The agent only asks you the decisions it cannot infer from the data or project docs (for example, whether an amount is already net of refunds). Everything it produces is the same Python declarations shown above — reviewable in git like any other code.

Discover the catalog before analysis:

import marivo.semantic as ms

catalog = ms.load()
catalog.list().show()

report = catalog.readiness()
if report.status == "blocked":
    report.show()

Run an analysis session after the catalog is ready:

import marivo.analysis as mv

session = mv.session.get_or_create(name="revenue-check", question="Why did Q4 drop?")
catalog = session.catalog
revenue = catalog.get("sales.revenue")
region = catalog.get("sales.orders.region")

current = session.observe(
    revenue,
    timescope={"start": "2026-10-01", "end": "2027-01-01"},
    grain="month",
    dimensions=[region],
)
baseline = session.observe(
    revenue,
    timescope={"start": "2025-10-01", "end": "2026-01-01"},
    grain="month",
    dimensions=[region],
)
delta = session.compare(current, baseline)
attribution = session.decompose(delta, axis=region)
attribution.show()

Best practices

The same project structure scales from a one-off script to a reviewed, shared analysis project.

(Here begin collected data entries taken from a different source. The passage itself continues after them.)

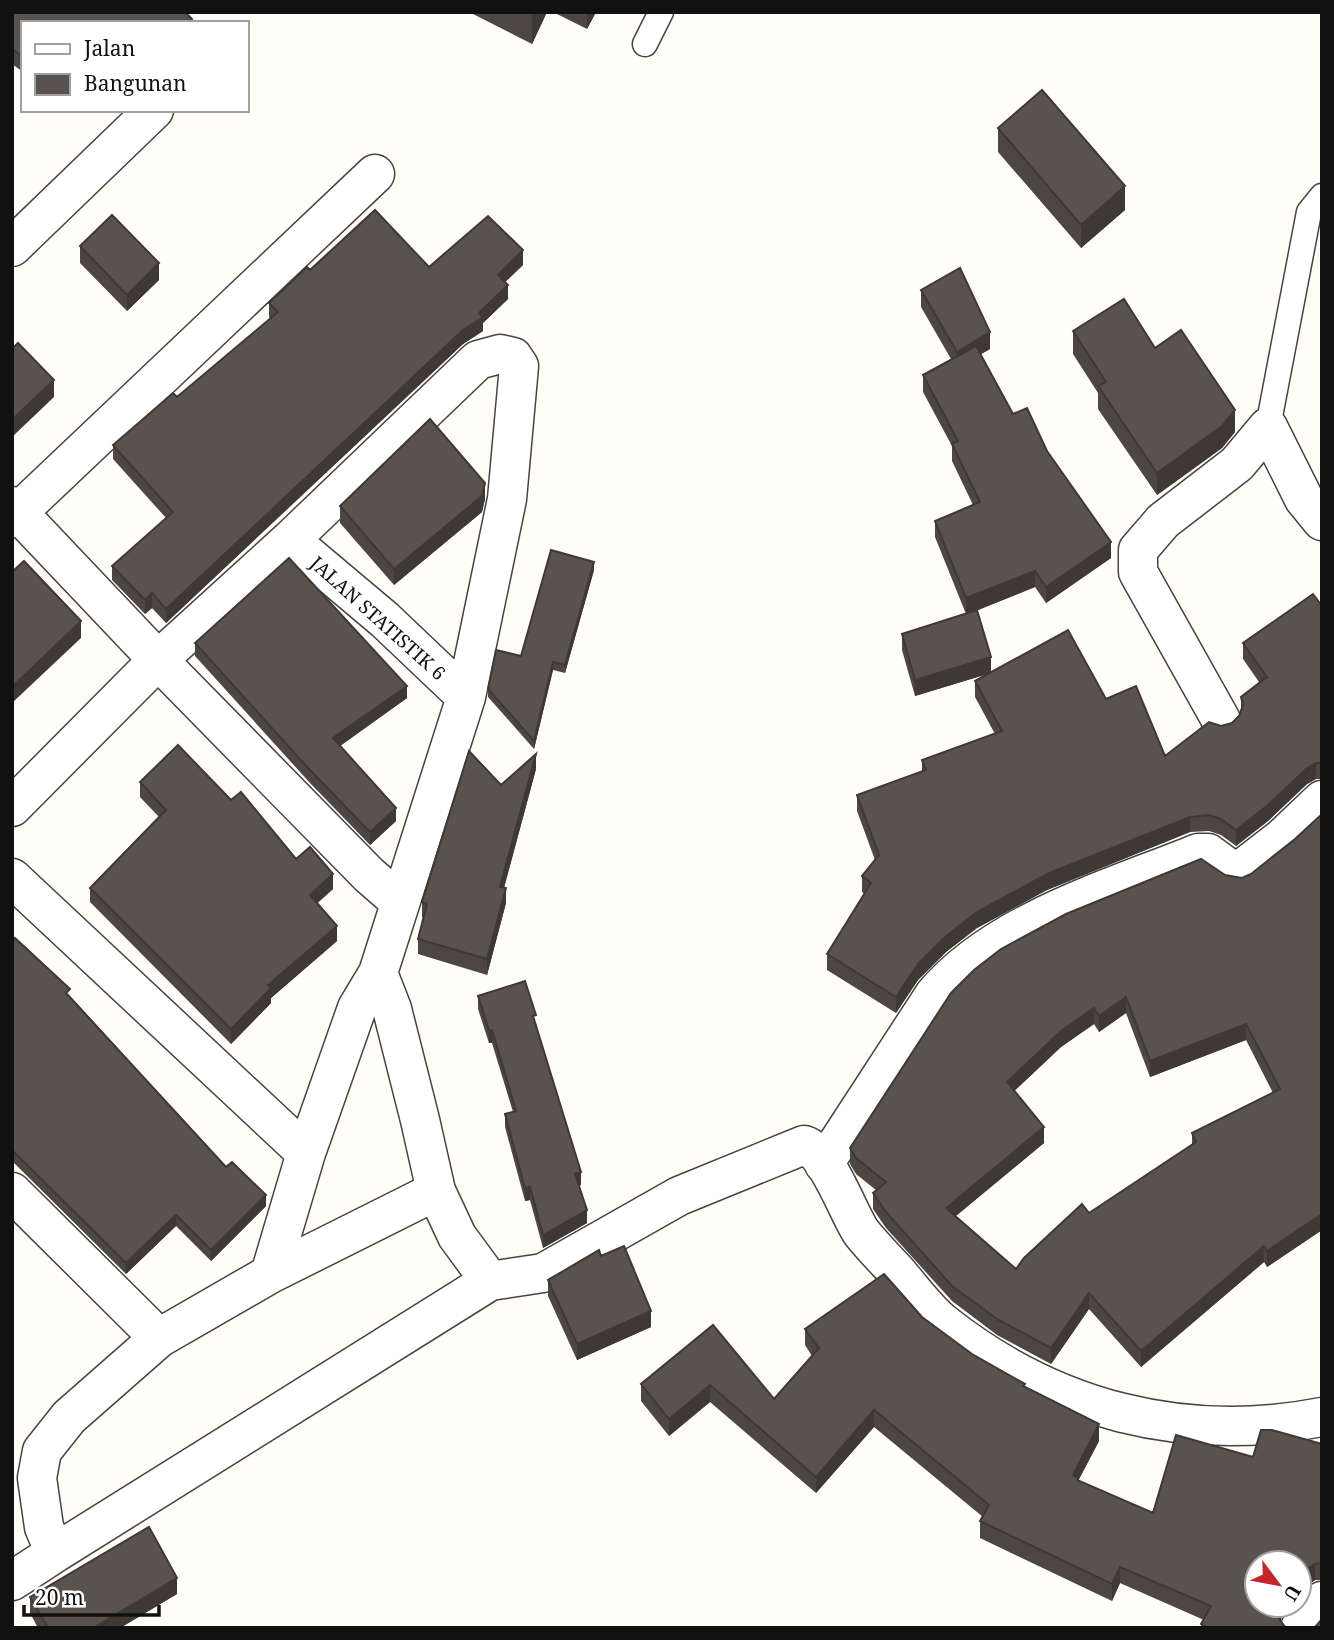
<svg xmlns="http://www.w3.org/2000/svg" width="1334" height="1640" font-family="'Noto Serif',serif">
	<rect width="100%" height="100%" fill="#fffdf5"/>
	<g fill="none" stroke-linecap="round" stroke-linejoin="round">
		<defs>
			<path id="service" d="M 645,44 L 661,12
				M 1268,427 L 1309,212 L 1322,196"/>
			<path id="minor" d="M 12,247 L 154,110
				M 12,506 L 158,660 L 369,875 L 400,902
				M 12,518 L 375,174
				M 290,540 L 385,620 L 466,697
				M 1221,720 L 1138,572 L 1138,550 L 1163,521 L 1237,464 L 1268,427 L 1304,499 L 1322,521
				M 12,807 L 158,660 L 290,540 L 478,360 L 500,354 L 513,357 L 519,366 L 507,499 L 466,697 L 378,973 L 357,1008 L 306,1153 L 270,1274 L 159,1338 L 69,1417 L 42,1451 L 37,1478 L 44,1527 L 55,1553 L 490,1281 L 543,1273 L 679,1196 L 804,1145 C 828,1152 847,1211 861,1232 C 872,1246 885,1259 897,1272 C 911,1288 926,1309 943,1323 C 1053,1410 1184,1444 1322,1417
				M 12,878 L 306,1153
				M 378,973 L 392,1009 L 420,1120 L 436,1191 L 457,1236 L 490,1281
				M 824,1164 L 934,995 C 995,922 1112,888 1198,853 L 1208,853 L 1231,870 L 1238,872 L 1282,838 L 1322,800
				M 12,1192 L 159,1338
				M 270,1274 L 436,1191
				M 12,1581 L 55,1553
				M 1300,1628 L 1322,1601"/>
		</defs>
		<use href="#service" stroke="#444" stroke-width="27"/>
		<use href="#minor" stroke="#444" stroke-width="41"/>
		<use href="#service" stroke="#fff" stroke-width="24"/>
		<use href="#minor" stroke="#fff" stroke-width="38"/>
	</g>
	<path fill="#4d4742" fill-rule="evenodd" d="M 12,12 L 192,23 L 23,23 L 23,72 L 12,64 Z
		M 469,12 L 547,12 L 532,44 Z
		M 553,12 L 596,12 L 587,29 Z
		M 998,128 L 1125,210 L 1081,248 L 998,152 Z
		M 80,246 L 159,280 L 127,311 L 80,263 Z
		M 523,265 L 505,282 L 508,299 L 483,323 L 483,331 L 463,344 L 166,623 L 152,608 L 145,614 L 112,580 L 112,566 L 166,518 L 113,459 L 113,445 L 177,397 L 270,318 L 269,317 L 269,303 L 310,270 Z
		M 921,290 L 990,349 L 981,354 L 1013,414 L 1047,451 L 1111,558 L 1046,603 L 1035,587 L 977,610 L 991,672 L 1106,699 L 1165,756 L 1221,726 L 1232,723 L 1239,716 L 1241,710 L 1241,697 L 1259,682 L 1243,659 L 1243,643 L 1322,606 L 1322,779 L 1316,779 L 1307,784 L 1268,821 L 1236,846 L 1221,835 L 1209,831 L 1190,832 L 1047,890 L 977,928 L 946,952 L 918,980 L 896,1013 L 827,970 L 827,954 L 865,894 L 862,892 L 862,876 L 875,860 L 857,811 L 857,795 L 922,771 L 922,760 L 995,734 L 975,697 L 975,681 L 987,674 L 915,696 L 902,650 L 902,634 L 966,614 L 935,537 L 935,521 L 973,505 L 952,461 L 952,446 L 923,392 L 923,375 L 951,359 L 921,307 Z
		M 1073,331 L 1155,348 L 1235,432 L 1222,448 L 1157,495 L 1098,409 L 1098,393 L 1073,354 Z
		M 485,499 L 482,512 L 394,585 L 340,523 L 340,506 Z
		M 594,570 L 565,673 L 553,670 L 534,749 L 488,697 L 488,689 L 521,656 Z
		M 195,643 L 407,698 L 340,746 L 396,821 L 370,845 L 310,783 L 195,656 Z
		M 536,769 L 504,888 L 506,903 L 487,975 L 418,954 L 418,939 L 424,918 L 422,917 L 422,902 L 501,785 Z
		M 140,782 L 231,800 L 296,859 L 333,889 L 317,903 L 337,941 L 271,998 L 271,1003 L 231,1044 L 90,902 L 90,888 L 159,817 L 140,797 Z
		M 1322,814 L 1322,1230 L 1267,1267 L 1264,1262 L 1141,1367 L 1089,1309 L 1051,1364 L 997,1335 L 952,1301 L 886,1228 L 873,1209 L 873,1193 L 876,1190 L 856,1174 L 850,1164 L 850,1148 L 1225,875 L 1242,878 L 1251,874 L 1295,839 ZM 1126,1013 L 1150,1077 L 1246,1040 L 1273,1093 L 1192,1133 L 1192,1145 L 1089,1213 L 1016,1269 L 956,1216 L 1044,1143 L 1014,1091 L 1061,1047 L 1094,1024 L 1099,1032 Z
		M 12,941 L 70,996 L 226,1167 L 266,1206 L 211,1261 L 176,1226 L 126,1274 L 12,1161 Z
		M 478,996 L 536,1024 L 581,1185 L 579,1186 L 587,1223 L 543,1248 L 530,1200 L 525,1201 L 505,1127 L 505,1114 L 513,1112 L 492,1043 L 489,1043 L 478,1009 Z
		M 601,1256 L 651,1327 L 577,1360 L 548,1296 L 548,1280 Z
		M 922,1317 L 972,1354 L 1025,1386 L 1099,1441 L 1078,1481 L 1153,1513 L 1253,1457 L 1322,1444 L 1322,1580 L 1315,1580 L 1306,1587 L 1299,1595 L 1299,1563 L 1280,1620 L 1286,1628 L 1201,1628 L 1201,1624 L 1204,1620 L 1120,1583 L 1112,1601 L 980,1538 L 980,1521 L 983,1517 L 874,1427 L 816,1493 L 710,1402 L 669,1436 L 641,1401 L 641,1384 L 713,1325 L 774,1399 L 812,1356 L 805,1345 L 805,1329 Z
		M 177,1594 L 120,1628 L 38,1628 L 30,1613 L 30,1597 Z"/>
	<path fill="#3f3936" d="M 533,12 L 547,12 L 532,44 L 532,15 Z
		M 587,12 L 596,12 L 587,29 Z
		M 1125,186 L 1125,210 L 1081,248 L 1081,225 Z
		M 523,250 L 523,265 L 498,289 L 498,275 Z
		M 159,263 L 159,280 L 127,311 L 127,295 Z
		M 508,285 L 508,299 L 483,323 L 483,331 L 463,344 L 166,623 L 166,609 L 479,313 Z
		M 990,332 L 990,349 L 957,368 L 957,352 Z
		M 54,380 L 54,397 L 12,437 L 12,420 Z
		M 1235,410 L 1235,432 L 1222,448 L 1157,495 L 1157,473 Z
		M 485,483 L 485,499 L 482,512 L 394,585 L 394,569 Z
		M 1111,542 L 1111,558 L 1046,603 L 1046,587 Z
		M 594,562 L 594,570 L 565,673 L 565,665 Z
		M 1035,571 L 1035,587 L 966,615 L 966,598 Z
		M 152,593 L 152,608 L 145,614 L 145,600 Z
		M 81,621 L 81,638 L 12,703 L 12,687 Z
		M 991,657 L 991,673 L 915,696 L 915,680 Z
		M 553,662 L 553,670 L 534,749 L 534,741 Z
		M 407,686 L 407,698 L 333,751 L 333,738 Z
		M 536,754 L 536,769 L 500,902 L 500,887 Z
		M 1316,763 L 1316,779 L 1307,784 L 1268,821 L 1236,846 L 1236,830 L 1307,768 Z
		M 396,808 L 396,821 L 370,845 L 370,832 Z
		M 1190,817 L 1190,832 L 1047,890 L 977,928 L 946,952 L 918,980 L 896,1013 L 896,997 L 918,964 L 946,936 L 977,912 L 1047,874 Z
		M 333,874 L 333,889 L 310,910 L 310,895 Z
		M 506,888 L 506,903 L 487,975 L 487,959 Z
		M 337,926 L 337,941 L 271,998 L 271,1003 L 231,1044 L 231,1029 L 268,985 Z
		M 1126,997 L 1126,1013 L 1099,1032 L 1099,1016 Z
		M 1094,1008 L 1094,1024 L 1061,1047 L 1007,1098 L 1007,1082 L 1061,1031 Z
		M 1246,1024 L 1246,1040 L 1150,1077 L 1150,1061 Z
		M 489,1030 L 492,1030 L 492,1043 L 489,1043 Z
		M 1044,1127 L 1044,1143 L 946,1224 L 946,1208 Z
		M 581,1172 L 581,1185 L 575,1187 L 575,1174 Z
		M 530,1187 L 530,1200 L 525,1201 L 525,1188 Z
		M 266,1195 L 266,1206 L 211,1261 L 211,1250 Z
		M 587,1210 L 587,1223 L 543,1248 L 543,1235 Z
		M 1322,1214 L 1322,1230 L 1267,1267 L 1267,1251 Z
		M 176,1215 L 176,1226 L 126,1274 L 126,1263 Z
		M 1264,1246 L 1264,1262 L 1141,1367 L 1141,1351 Z
		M 1089,1293 L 1089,1309 L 1051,1364 L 1051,1348 Z
		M 651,1311 L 651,1327 L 577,1360 L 577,1344 Z
		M 710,1385 L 710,1402 L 669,1436 L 669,1419 Z
		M 874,1410 L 874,1427 L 816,1493 L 816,1477 Z
		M 1099,1424 L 1099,1441 L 1078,1481 L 1078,1494 L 1073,1475 Z
		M 1315,1564 L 1315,1580 L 1306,1587 L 1299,1595 L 1299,1578 L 1306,1570 Z
		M 1120,1567 L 1120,1583 L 1112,1601 L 1112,1584 Z
		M 177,1578 L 177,1594 L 120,1628 L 93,1628 Z
		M 1280,1605 L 1291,1605 L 1283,1615 L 1279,1624 L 1279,1607 Z"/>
	<path fill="#5a524d" stroke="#3f3936" stroke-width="2" fill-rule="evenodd" d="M 12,12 L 185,12 L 192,19 L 188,23 L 23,23 L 23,57 L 12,49 Z
		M 1042,90 L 1125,186 L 1081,225 L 998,128 Z
		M 375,210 L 429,267 L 488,216 L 523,250 L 498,275 L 508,285 L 479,313 L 483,317 L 463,330 L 166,609 L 152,593 L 145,600 L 112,566 L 173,512 L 113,445 L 173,393 L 177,397 L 278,312 L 269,303 L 307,267 L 310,270 Z
		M 112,215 L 159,263 L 127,295 L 80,246 Z
		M 960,268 L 990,332 L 957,352 L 921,290 Z
		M 1124,299 L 1155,348 L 1181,330 L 1235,410 L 1222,426 L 1157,473 L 1098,386 L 1106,382 L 1073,331 Z
		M 18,343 L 54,380 L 12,420 L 12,349 Z
		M 976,346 L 1013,414 L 1027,408 L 1047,451 L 1111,542 L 1046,587 L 1035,571 L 966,598 L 935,521 L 980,502 L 952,444 L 958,441 L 923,375 Z
		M 430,419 L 485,483 L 482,496 L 394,569 L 340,506 Z
		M 551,550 L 594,562 L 565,665 L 553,662 L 534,741 L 488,689 L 496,650 L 521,656 Z
		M 289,558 L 407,686 L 333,738 L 396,808 L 370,832 L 310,770 L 195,643 Z
		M 24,561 L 81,621 L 12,687 L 12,572 Z
		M 1313,594 L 1322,606 L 1322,763 L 1316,763 L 1307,768 L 1268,805 L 1236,830 L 1221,819 L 1209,815 L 1190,817 L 1047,874 L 977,912 L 946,936 L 918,964 L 896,997 L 827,954 L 871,883 L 862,876 L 879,855 L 857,795 L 926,770 L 922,760 L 1002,731 L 975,681 L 1068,630 L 1106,699 L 1136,686 L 1165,756 L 1209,722 L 1221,726 L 1232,723 L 1239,716 L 1243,705 L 1241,697 L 1267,677 L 1243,643 Z
		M 977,610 L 991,657 L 915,680 L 902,634 Z
		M 178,745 L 231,800 L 241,792 L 296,859 L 310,847 L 333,874 L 310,895 L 337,926 L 268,985 L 271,988 L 231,1029 L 90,888 L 166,810 L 140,782 Z
		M 469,751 L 501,785 L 536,754 L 500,887 L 506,888 L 487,959 L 418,939 L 427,904 L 422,902 Z
		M 1322,814 L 1322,1214 L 1267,1251 L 1264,1246 L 1141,1351 L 1089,1293 L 1051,1348 L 997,1319 L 952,1286 L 886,1212 L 873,1193 L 886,1182 L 856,1158 L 850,1148 L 951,993 L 974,970 L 1001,949 L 1066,914 L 1201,859 L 1225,875 L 1242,878 L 1251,874 L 1295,839 ZM 1126,997 L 1150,1061 L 1246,1024 L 1280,1089 L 1192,1133 L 1196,1142 L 1089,1213 L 1082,1204 L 1024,1258 L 1016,1269 L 946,1208 L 1044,1127 L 1007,1082 L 1061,1031 L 1094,1008 L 1099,1016 Z
		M 15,938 L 70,989 L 66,993 L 226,1167 L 232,1162 L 266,1195 L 211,1250 L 176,1215 L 126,1263 L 12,1150 L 12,941 Z
		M 525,981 L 536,1015 L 533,1016 L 581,1172 L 575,1174 L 587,1210 L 543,1235 L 530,1187 L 525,1188 L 505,1114 L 516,1111 L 492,1030 L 489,1030 L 478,996 Z
		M 624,1246 L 651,1311 L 577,1344 L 548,1280 L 599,1250 L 601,1256 Z
		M 884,1274 L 922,1317 L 972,1354 L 1025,1384 L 1023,1386 L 1099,1424 L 1073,1475 L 1078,1478 L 1077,1480 L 1153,1513 L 1176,1435 L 1253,1457 L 1261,1430 L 1272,1430 L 1322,1444 L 1322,1563 L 1315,1564 L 1306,1570 L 1299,1578 L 1299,1563 L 1257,1563 L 1257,1605 L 1280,1605 L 1279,1607 L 1279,1619 L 1286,1628 L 1207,1628 L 1201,1624 L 1211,1606 L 1120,1567 L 1112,1584 L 980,1521 L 989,1505 L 874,1410 L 816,1477 L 710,1385 L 669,1419 L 641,1384 L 713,1325 L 774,1399 L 819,1348 L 805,1329 Z
		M 149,1527 L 177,1578 L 93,1628 L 48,1628 L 30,1597 Z
		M 1322,1619 L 1322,1628 L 1314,1628 L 1316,1626 Z"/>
	<g text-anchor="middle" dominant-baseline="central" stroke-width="7" stroke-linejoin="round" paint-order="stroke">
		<g font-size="19" fill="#111" stroke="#fff">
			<text transform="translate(378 618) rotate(42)">JALAN STATISTIK 6</text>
		</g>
	</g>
	<rect width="1334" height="1640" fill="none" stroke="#111111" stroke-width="28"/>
	<rect x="21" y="21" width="228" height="91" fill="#ffffff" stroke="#a0a0a0" stroke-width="2"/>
	<rect x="35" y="44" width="35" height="10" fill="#ffffff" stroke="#a0a0a0" stroke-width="2"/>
	<text x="84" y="56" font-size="21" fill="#111111">Jalan</text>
	<rect x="35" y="74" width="35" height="21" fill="#5a524d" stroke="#a0a0a0" stroke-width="2"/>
	<text x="84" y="91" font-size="21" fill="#111111">Bangunan</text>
	<g transform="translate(1278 1584) rotate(122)"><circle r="33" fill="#ffffff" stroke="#a0a0a0" stroke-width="2"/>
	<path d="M0-5L12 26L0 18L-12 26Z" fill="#c4262e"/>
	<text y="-10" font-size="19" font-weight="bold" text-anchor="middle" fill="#111111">U</text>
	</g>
	<path d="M24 1605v10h135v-10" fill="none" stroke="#111111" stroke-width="3.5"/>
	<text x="35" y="1605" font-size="21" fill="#111111" stroke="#ffffff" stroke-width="5" paint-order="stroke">20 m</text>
</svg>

Three habits make the difference.

Build the semantic layer as a shared knowledge base

The semantic layer is not just plumbing to reach tables — it is the knowledge base an agent reads before it analyzes. Invest in ai_context on every object:

business_definition — what the metric or dimension means, in business terms.
guardrails — rules an agent must respect: required filters, exclusions, scope limits.
synonyms and examples — so an agent resolves a natural-language question to the right object instead of guessing.

A well-enriched object answers an agent’s “can I use this, and how?” without a human in the loop. Readiness enforces the floor: a missing business_definition blocks analysis, and missing guardrails raises a warning. See the Semantic Layer for the full ai_context contract.

Manage the project with git

A Marivo project is plain text: marivo.toml plus the Python files under models/. That makes the semantic layer a reviewable, shareable artifact — treat it like application code.

Version the contract. Commit marivo.toml and models/. Every change to a metric definition or guardrail shows up as a diff.
Review semantic changes like code. Land definition changes through pull requests so a domain owner approves what a metric means before agents use it.
Share through the repo. Anyone who clones the project — and any agent that runs in it — gets the same trusted catalog.
Keep state and secrets out of git. Add .marivo/ to .gitignore: it holds project-local session and evidence state, not the contract. Credentials are authored as *_env references and resolved from the environment (or cached in user-global ~/.marivo/secrets.toml) — they are never written into the project.

A typical .gitignore:

.marivo/

Gate before handoff

Run ms.readiness() after loading and resolve blockers before any analysis session. A project can load while readiness is still blocked, so never pass a blocked catalog to an agent. See Readiness.